Find out how to make your own dandelion coffee

Making Dandelion Coffee

foraging | recipes


Dandelion coffee is a beverage made from the root of the dandelion plant. After roasting, the dandelion root is ground into a power, mixed with boiling water, and drunk like normal coffee; served black or with added milk and or sugar to taste.
Dandelion coffee looks and tastes similar to normal coffee, it is high in minerals and vitamins, and it contains none of the harmful chemicals found in commercial coffee. It is also naturally caffeine-free.

Collecting Dandelion Roots

Dandelion roots collected for dandelion coffee

Collecting dandelion roots to make into coffee is best done in the early spring - before the plant has had a chance to use energy from the root to grow leaves and flowers, or in the late autumn - when the plant has had a chance to store a summerís worth of energy in its root.

It is of course much easier to harvest the roots after it has been raining rather than in the middle of a drought.

Look for plants with a large bunch of leaves, since such plants will tend to have the largest root. The green leaves can be collected at the same time, washed, and then frozen for later use.

Roasting Dandelion Roots

It is essential that the dandelion roots are very well washed before use. They need a good soaking in a bucket of water - fill, shake dirt off the roots, replace the water, and repeat until the water in the bucket stays clean. Then give the roots a final scrub.

Dandelion roots can be roasted whole and then ground, but they require a few hours in the oven. It is better to chop the roots into small pieces (about 1-2cm long) and roast them like that so that they dry and cook evenly.

ground and roasted dandelion roots for coffee

It can take 1-2 hours for the roots to dry and roast sufficiently at around 200 degrees Celcius. During that time it is best to leave the oven door slightly ajar so that water in the roots can be driven out, and to turn the roots over every 15 minutes or so.
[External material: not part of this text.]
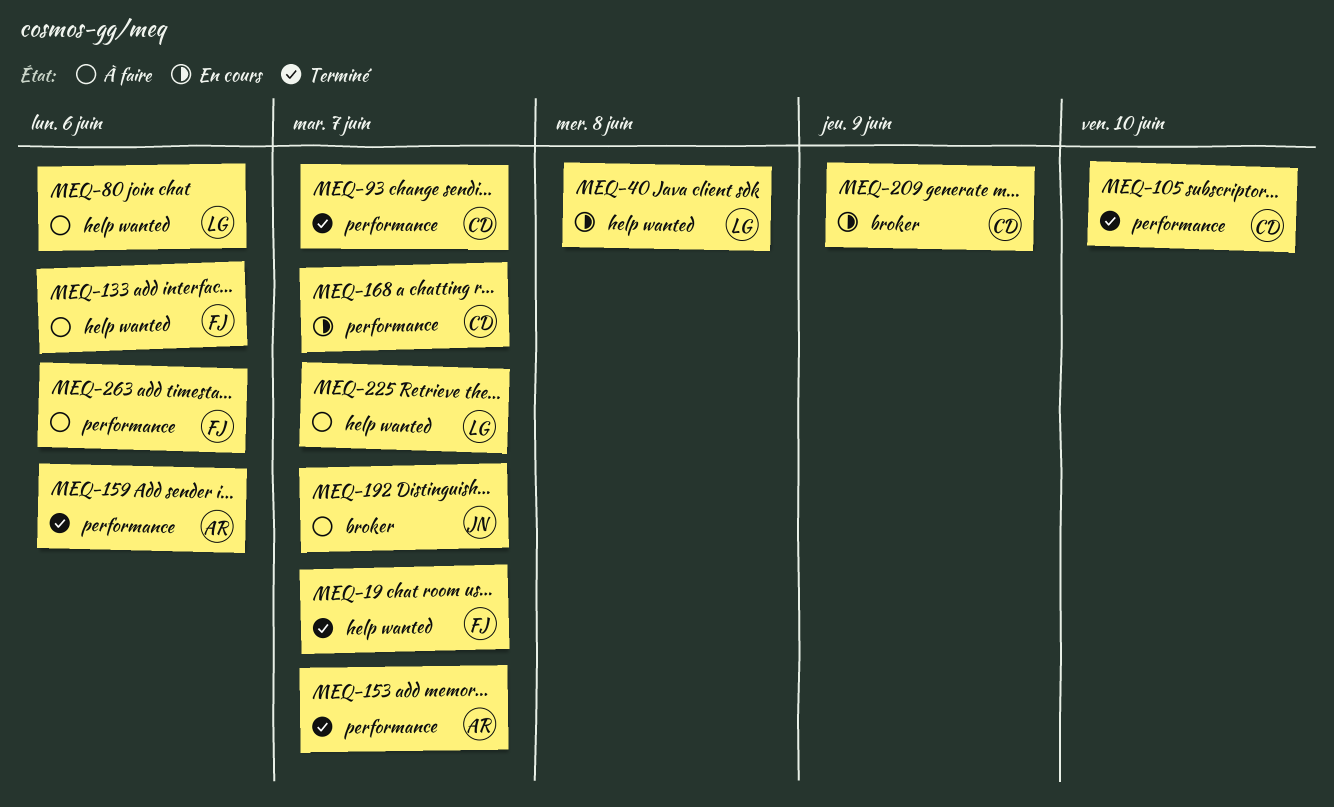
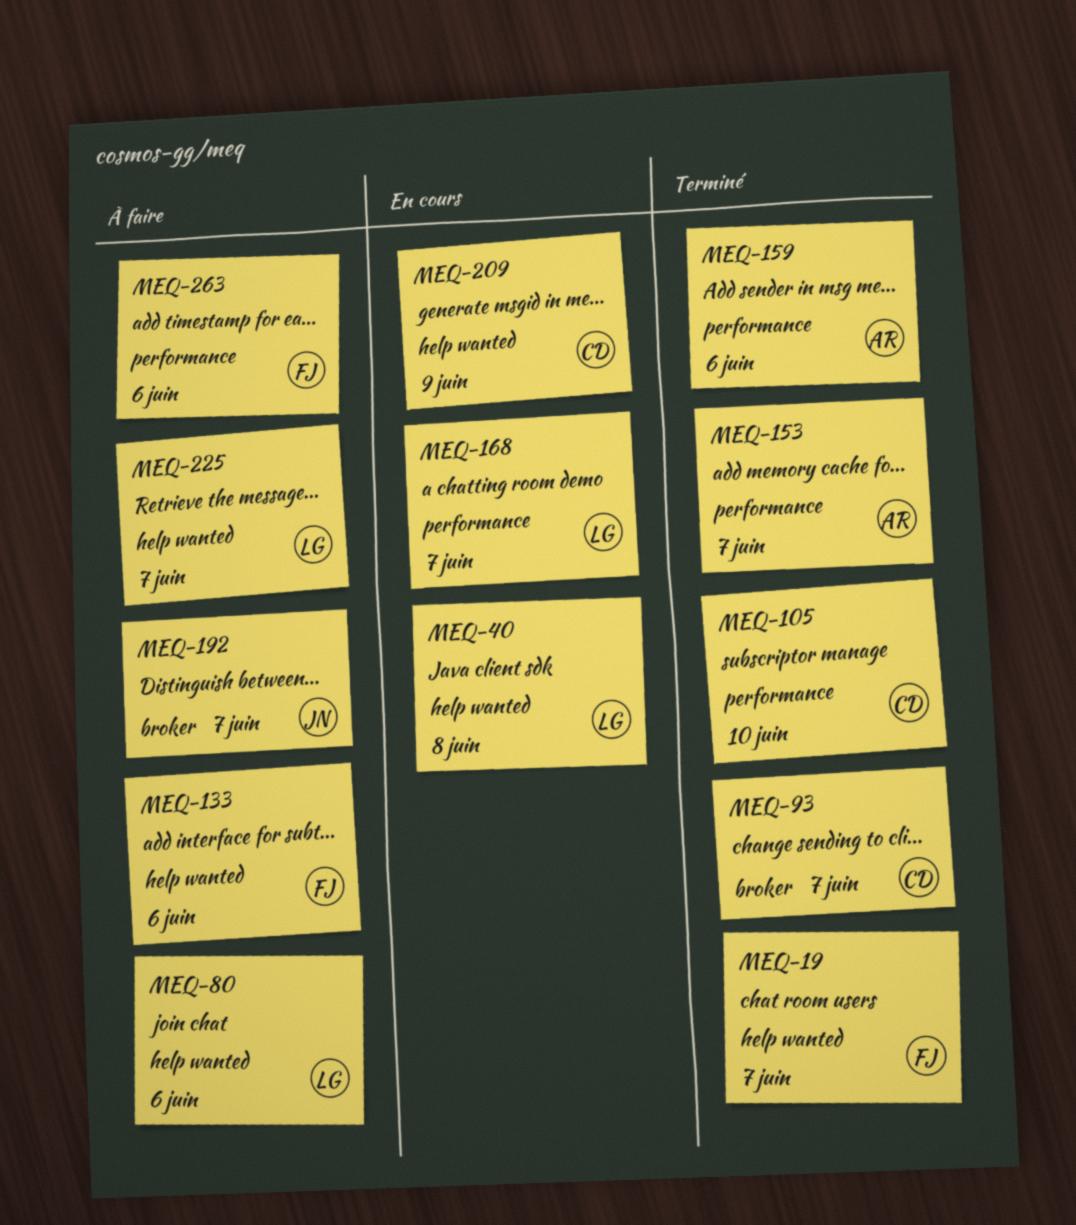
MEQ-93, label: performance -> broker
MEQ-168, owner: CD -> LG
MEQ-209, label: broker -> help wanted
The more time the roots spend in the oven, the stronger the flavour of the coffee will be. The finely ground roasted roots can then be cooled and stored in a jar for later use.

Make Dandelion Coffee

To turn the ground roots into coffee (it is actually a tea or infusion which resembles coffee), simply add a heaped teaspoon of the powder to a cup of boiling water and leave to steep - the longer it steeps the stronger the flavour. You can then strain the coffee, reheat it, and add milk, sugar, or honey to taste.